Eventix is based in the EU in the Netherlands. The costs for the service will be invoiced from the Netherlands. Do you organise events from another country within the European Union? Then the VAT on the service and transaction costs will automatically be shifted (Provided that all (invoice) requirements for reverse-charging VAT are met. Otherwise, Dutch VAT will be charged on the service fees). You can specify your country of residence in the company settings of the Dashboard. You must also enter your VAT number, as we will need this to reverse the VAT.

A practical example

If you indicate that you’re located in a country other than the Netherlands within the EU in your settings, you’ll see that no VAT is applied to the Eventix invoice. Below is an example invoice of a customer who pays € 0.82 excl. VAT per ticket to Eventix. 

In the example of the invoice above, one ticket was sold for € 21.35 + € 1.00 service fee to a ticket buyer. The total amount is € 22,35. Because the ticket buyer chose to pay by credit card, another 3.9% (= € 0.87) is charged on top of this amount. The ticket buyer spends a total of € 23.21.
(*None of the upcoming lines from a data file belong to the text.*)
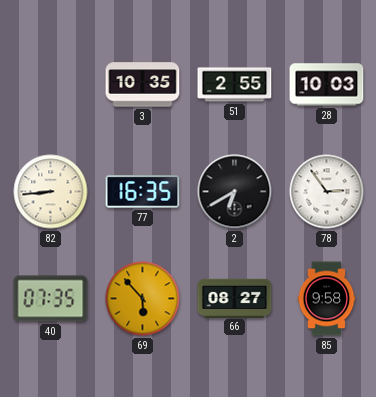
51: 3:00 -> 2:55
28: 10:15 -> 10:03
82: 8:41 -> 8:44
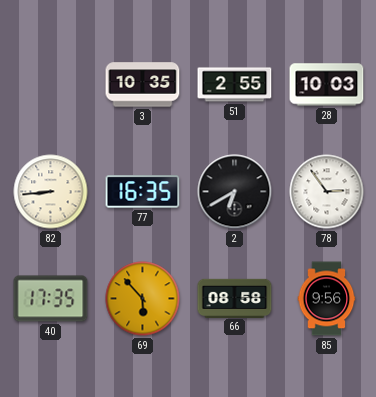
40: 07:35 -> 17:35
66: 08:27 -> 08:58
85: 9:58 -> 9:56
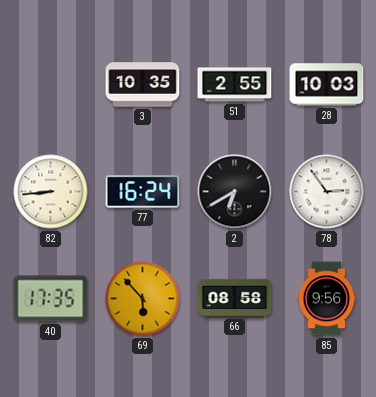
77: 16:35 -> 16:24
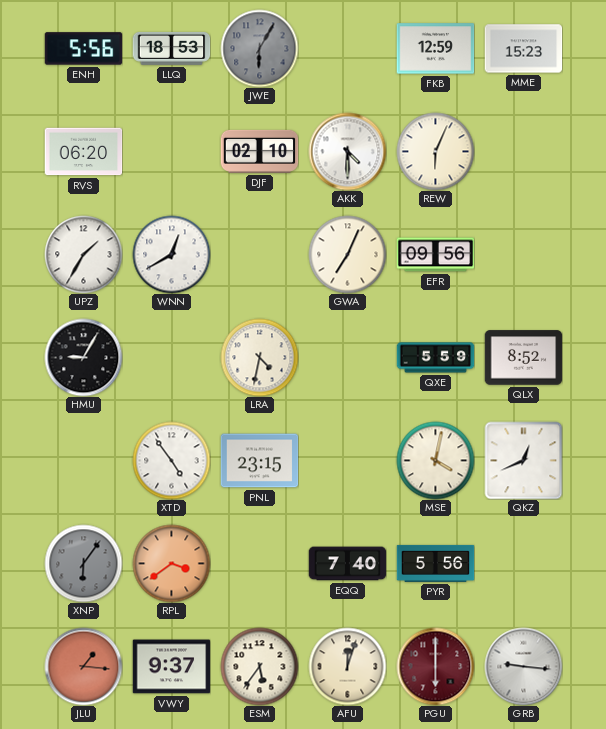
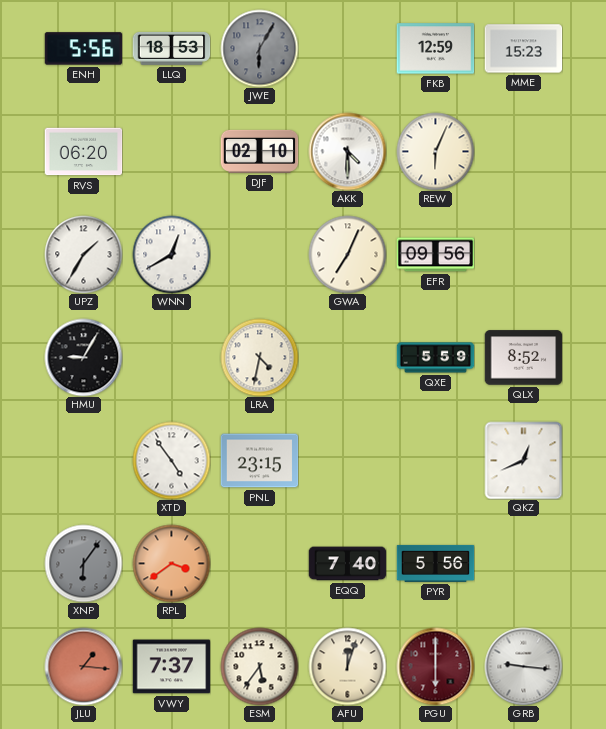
MSE: 4:02 -> none
VWY: 9:37 -> 7:37
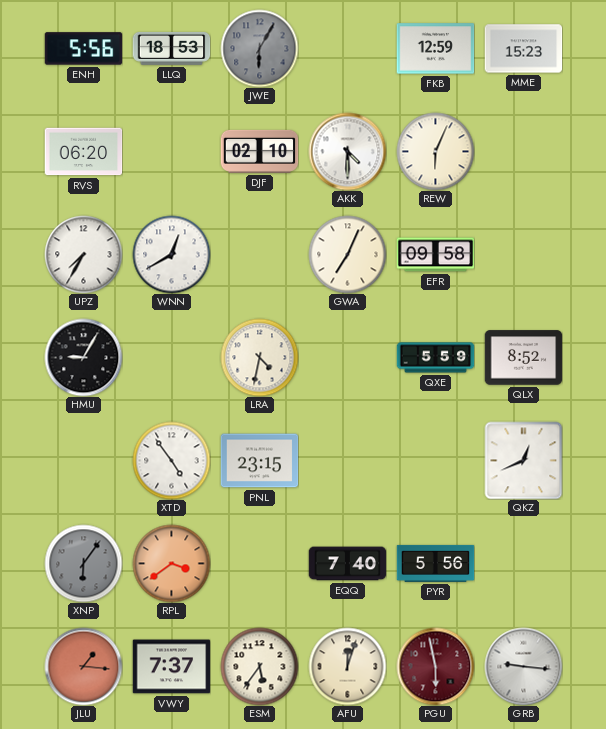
UPZ: 1:35 -> 7:35
EFR: 09:56 -> 09:58
PGU: 6:00 -> 5:58
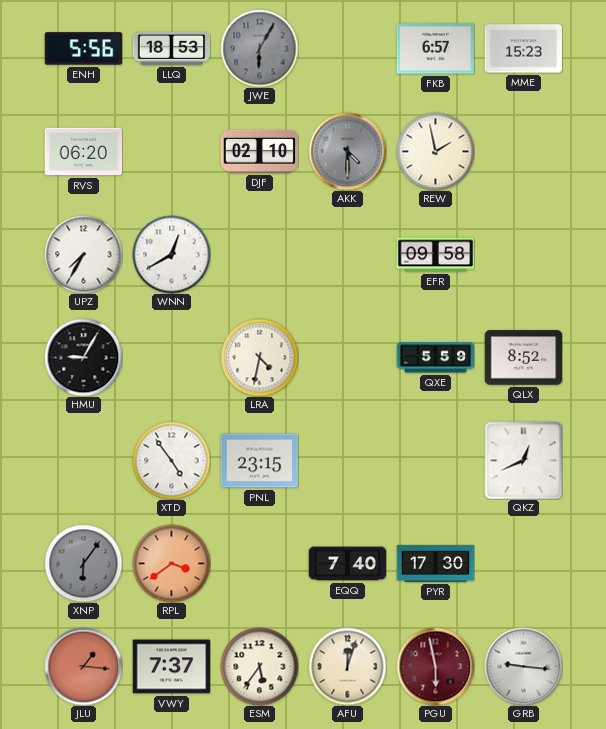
FKB: 12:59 -> 6:57
AKK dial: white -> grey
REW: 6:04 -> 1:58
GWA: 7:04 -> none
PYR: 5:56 -> 17:30
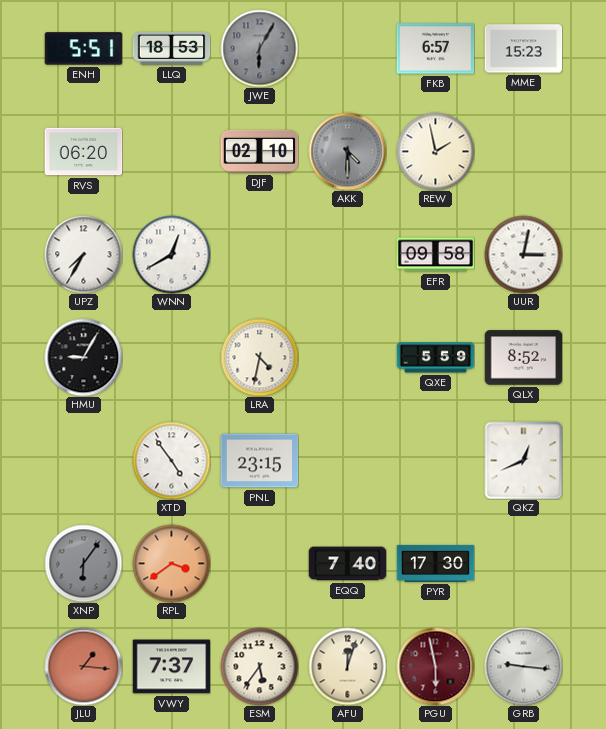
ENH: 5:56 -> 5:51
UUR: none -> 3:02
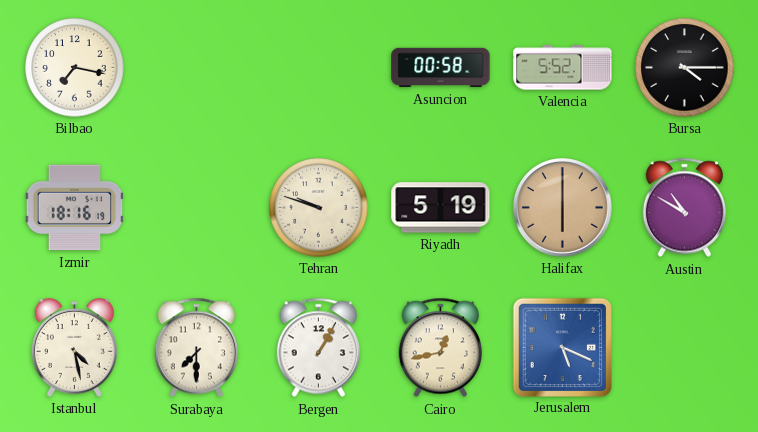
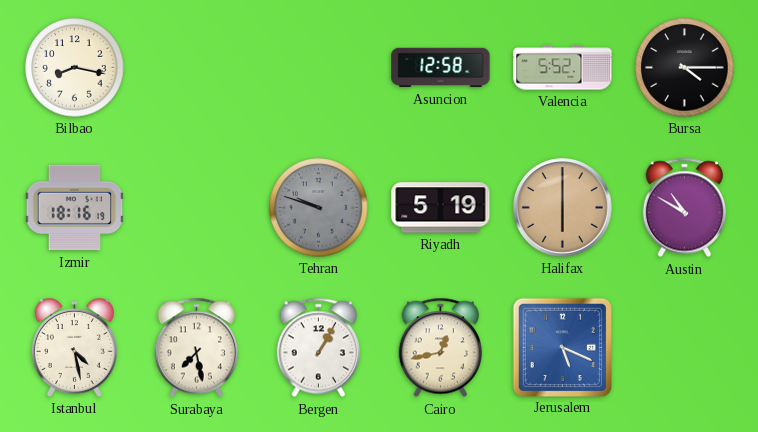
Bilbao: 7:17 -> 8:17
Asuncion: 00:58 -> 12:58
Tehran dial: cream -> grey
Surabaya: 7:30 -> 7:28
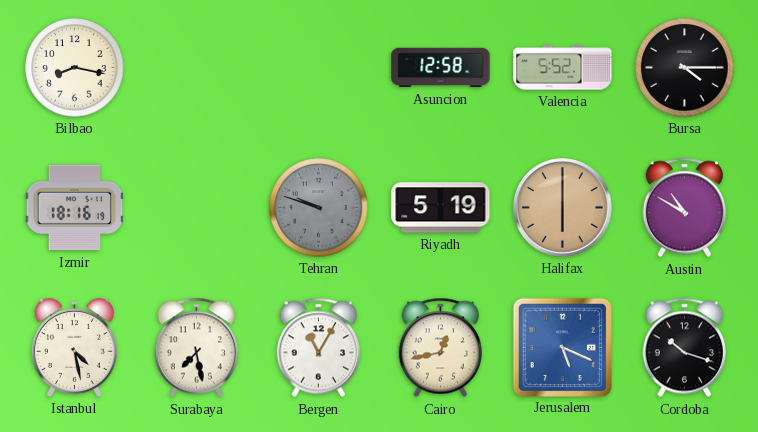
Bergen: 1:05 -> 11:05
Cordoba: none -> 10:18
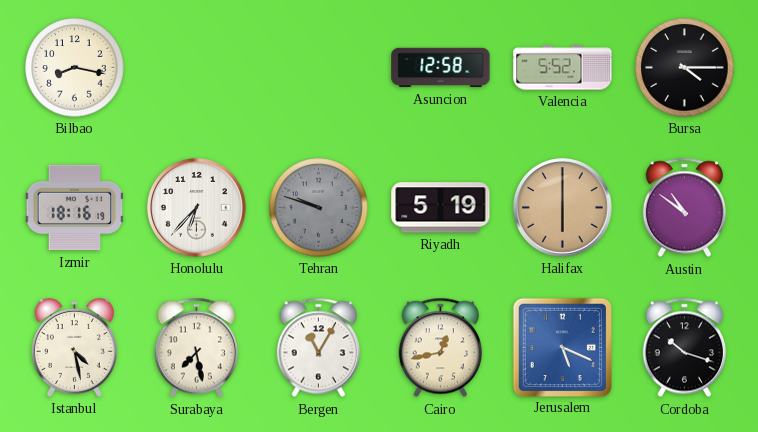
Honolulu: none -> 6:37
Austin: 10:50 -> 10:51
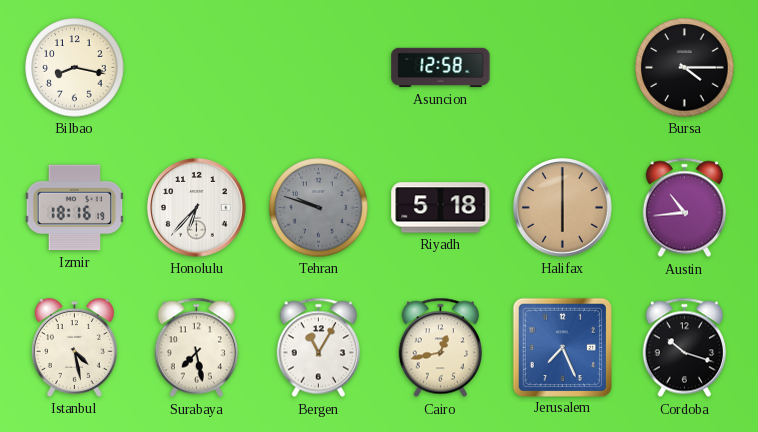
Valencia: 5:52 -> none
Riyadh: 5:19 -> 5:18
Austin: 10:51 -> 10:44
Jerusalem: 5:19 -> 7:26
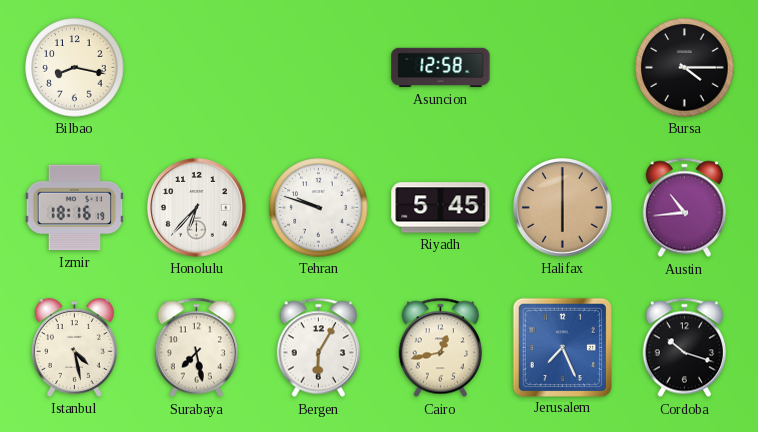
Tehran dial: grey -> white
Riyadh: 5:18 -> 5:45
Bergen: 11:05 -> 6:05
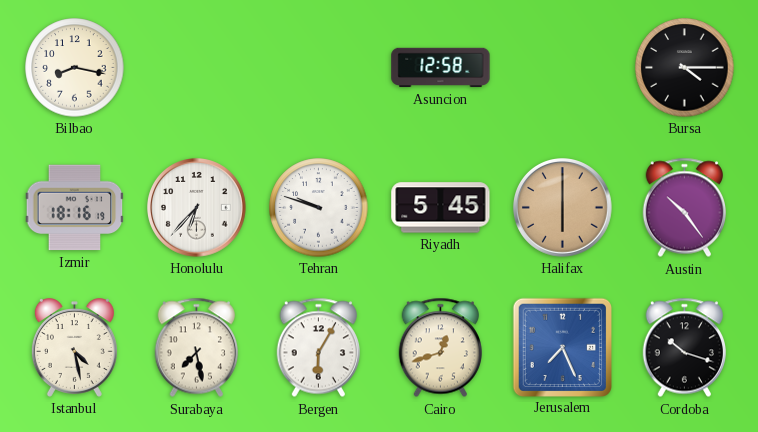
Austin: 10:44 -> 10:24
Cairo: 12:43 -> 12:42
Eventix charges the organiser a service fee of which the VAT is reverse-charged (0% VAT) and a transaction fee of which the VAT is also reverse-charged (0% VAT), which leaves us with € 0,82 per ticket for the service fee and € 0,72 for the transaction. Therefore, in this case, the organiser receives a payout of € 23.21 - € 0.82 - € 0.72 = € 21.67. Because the VAT is reverse-charged, the organiser receives more than just the ticket price of € 21,35. The extra money that the organiser receives is the reverse-charge VAT that is passed on to the tax authorities in the organiser’s country in their VAT return. In this example, the reverse-charge VAT amounts to € 21.67 - € 21.35 = € 0.32.